Aminoacyle tRNA synthetase connects amino acids to tRNA corresponding to the 3 base codon on the mRNA. Aminoacyle tRNA synthetase activates the amino acids, creating aminoacyl-AMP. Aminoacyl tRNA synthetase then catalyzes the transfer of the aminoacyl group to the tRNA. The tRNA brings the amino acid to the ribosome, where it is added to the growing amino acid chain.

103
Q

How is cell import and export regulated?

A

Receptor mediated endocyctosis and exocytosis?

I need to research this better.

104
Q

What amino acids contain sulfur? what amino acid is the most basic one?
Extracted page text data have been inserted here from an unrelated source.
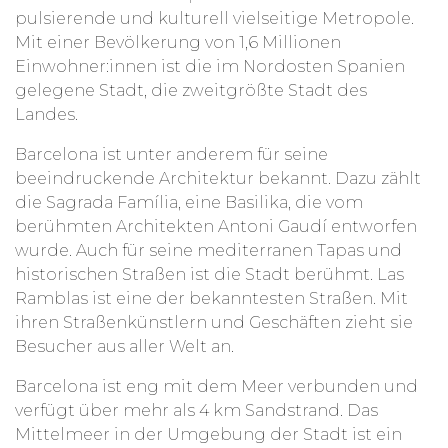
pulsierende und kulturell vielseitige Metropole.
Mit einer Bevölkerung von 1,6 Millionen
Einwohner:innen ist die im Nordosten Spanien
gelegene Stadt, die zweitgrößte Stadt des
Landes.
Barcelona ist unter anderem für seine
beeindruckende Architektur bekannt. Dazu zählt
die Sagrada Família, eine Basilika, die vom
berühmten Architekten Antoni Gaudí entworfen
wurde. Auch für seine mediterranen Tapas und
historischen Straßen ist die Stadt berühmt. Las
Ramblas ist eine der bekanntesten Straßen. Mit
ihren Straßenkünstlern und Geschäften zieht sie
Besucher aus aller Welt an.
Barcelona ist eng mit dem Meer verbunden und
verfügt über mehr als 4 km Sandstrand. Das
Mittelmeer in der Umgebung der Stadt ist ein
What amino acid is never in an alpha helix?

A

1) Cysteine and methionine contain sulfur.
2) Arginine is the most basic
3) Proline is never in alpha helixes because it is cyclized

105
Q

Name 2 functions of the ER

A

need to research this better

106
Q

Explain histone code and give examples

A

Chromatin is a protein around which DNA is wrapped. The overall charge of the chromatin determins how tightly the DNA is wrapped. Tightly wrapped DNA is harder to transcribe to mRNA. Histone tails are attached to the chromatin. Modifications of these tails can change the overall charge of the chromatin and thus how tightly the DNA is wrapped around the chromatin.

1) H4 K8 acetylation - activation
2) H3 K14 acetylation - activation

107
Q

Name 4 examples of energy transformation that are supported by enzymes

A

Need to research this better

108
Q

Draw oxaloacetate. Into what amino acid can it get transaminated?

A

It can be transaminated into Aspartic Acid/Aspartate

109
Q

How can you change the melting point of a triglyceride?

A

Shorten the fatty acid chains, change them for different ones, add double bonds.

110
Q

Give the definition of the 5’UTR

A

The 5’Untranslated region is the part on the 5’ end of the mRNA that is not translated since it is before the start codon. In prokaryotes this is where the Shine-Dalgarno sequence is located. It will often form complex secondary structures to facilitate translation.